So I was in the Big D this past weekend for a couple of reasons: one, it was Mother’s Day, and I had to surprise my mom with an iPod Nano my sister and I went in on (although, the younger sibling has yet reimburse me for my troubles). Second, Saturday also marked the culmination of a very hard fought battle for my dad to get on the town council.
I think I got my dad into trouble with his campaign manager, because he neglected to inform her of my work background. She about murdered him on the spot actually when I told her I do PR, but since he won, she forgave him. She said she’ll use me when they find a candidate for mayor… I’m thinking it might be her.
See, Dad thinks I’m still seven, so of course he wouldn’t recommend that they funnel their messages, Web site copy, and news releases through me. Oh well, I don’t think I would have had time for it anyway.
Apparently, Sunday also marked the time when Mom decided to force all of my old belongings back on me. No big deal, except we had minimal space in the vehicle and she tells me this as we still have guests (Justin’s family) at the house. So instead of visiting with people, I’m forced to go through crap. Booo…
Also what I didn’t realize is that there would be tons of roaches in the boxes when I opened them at my house. Luckily, I had Raid on hand to prevent any rapid escape by these disgusting creatures, but it was so gross.
So I’m unpacking my old items (trophies from middle school and high school… in Speech and Debate, and orchestra) and two years ago I couldn’t throw away any of this stuff. I don’t know if it was Desperate Housewives calling my name or the thought of roaches crawling through all of my stuff, but I no longer felt the need to keep all of this crap.
So no more of the “Lead Me On” album by Amy Grant, and no more of that repulsive turquoise ceramic medallion I made when I was 10… they are now in the trash.
Because the trash pickup in Austin is funky, I decided to run to one of the huge trash bins in the housing development that the construction workers use, and dump my boxes filled with roaches there.
AND I TOTALLY THOUGHT I GOT BUSTED!!
As I was attempting to throw these boxes up 11 feet into the air (which 75 percent of the time I missed on the first attempt), I saw this car going into reverse. So I freaked out and got in my car to speed off. Except I’m a retard and went to a dead-in street.
So I tried to pass off my stupidity by getting out of my car (while it's still running) and trying to hide in a house. Well problem one: the car totally saw where I was and parked near me and two: the house I tried to hide in was locked.

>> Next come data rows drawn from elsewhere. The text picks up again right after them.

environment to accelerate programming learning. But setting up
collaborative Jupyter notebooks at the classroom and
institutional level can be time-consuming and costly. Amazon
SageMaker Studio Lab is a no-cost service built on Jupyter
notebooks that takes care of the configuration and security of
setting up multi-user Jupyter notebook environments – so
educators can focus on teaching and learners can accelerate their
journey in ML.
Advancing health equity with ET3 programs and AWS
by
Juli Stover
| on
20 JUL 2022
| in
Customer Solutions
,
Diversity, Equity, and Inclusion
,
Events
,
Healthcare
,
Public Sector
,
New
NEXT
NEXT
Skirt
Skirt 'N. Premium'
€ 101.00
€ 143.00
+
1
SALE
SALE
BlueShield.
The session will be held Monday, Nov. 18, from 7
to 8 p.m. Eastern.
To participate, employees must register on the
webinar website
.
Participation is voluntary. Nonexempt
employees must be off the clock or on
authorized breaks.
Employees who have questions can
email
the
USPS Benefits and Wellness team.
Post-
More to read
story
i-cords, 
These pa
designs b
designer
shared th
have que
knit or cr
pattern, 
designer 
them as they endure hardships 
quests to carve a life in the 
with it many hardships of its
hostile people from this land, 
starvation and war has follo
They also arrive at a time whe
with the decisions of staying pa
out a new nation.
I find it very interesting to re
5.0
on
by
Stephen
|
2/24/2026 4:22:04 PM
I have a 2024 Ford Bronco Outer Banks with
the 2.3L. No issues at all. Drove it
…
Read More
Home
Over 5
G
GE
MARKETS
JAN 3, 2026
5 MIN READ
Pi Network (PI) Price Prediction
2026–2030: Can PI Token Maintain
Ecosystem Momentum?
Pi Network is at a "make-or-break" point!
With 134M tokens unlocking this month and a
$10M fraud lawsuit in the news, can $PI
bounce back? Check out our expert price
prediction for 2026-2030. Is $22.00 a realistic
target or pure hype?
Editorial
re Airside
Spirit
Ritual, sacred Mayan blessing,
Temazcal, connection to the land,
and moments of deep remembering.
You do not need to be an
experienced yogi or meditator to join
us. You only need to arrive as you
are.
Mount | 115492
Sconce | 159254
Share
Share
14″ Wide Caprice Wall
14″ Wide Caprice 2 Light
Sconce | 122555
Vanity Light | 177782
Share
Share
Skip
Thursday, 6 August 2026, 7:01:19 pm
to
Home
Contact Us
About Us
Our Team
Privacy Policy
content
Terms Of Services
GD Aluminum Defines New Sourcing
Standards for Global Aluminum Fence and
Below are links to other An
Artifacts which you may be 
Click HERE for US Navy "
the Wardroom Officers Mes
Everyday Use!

Oddly enough, the guy that was driving car that was following me went into a house across the street. I don’t know if they were calling the cops or what, but I SPED the hell out of there, parked in my garage and shut the garage door, breathing a sigh of relief.
While no one came knocking on my door, I still think the guy wrote down my license plate number. I bet we’ll get a citation in the mail or something. Good thing the car is in Justin’s name. HAH!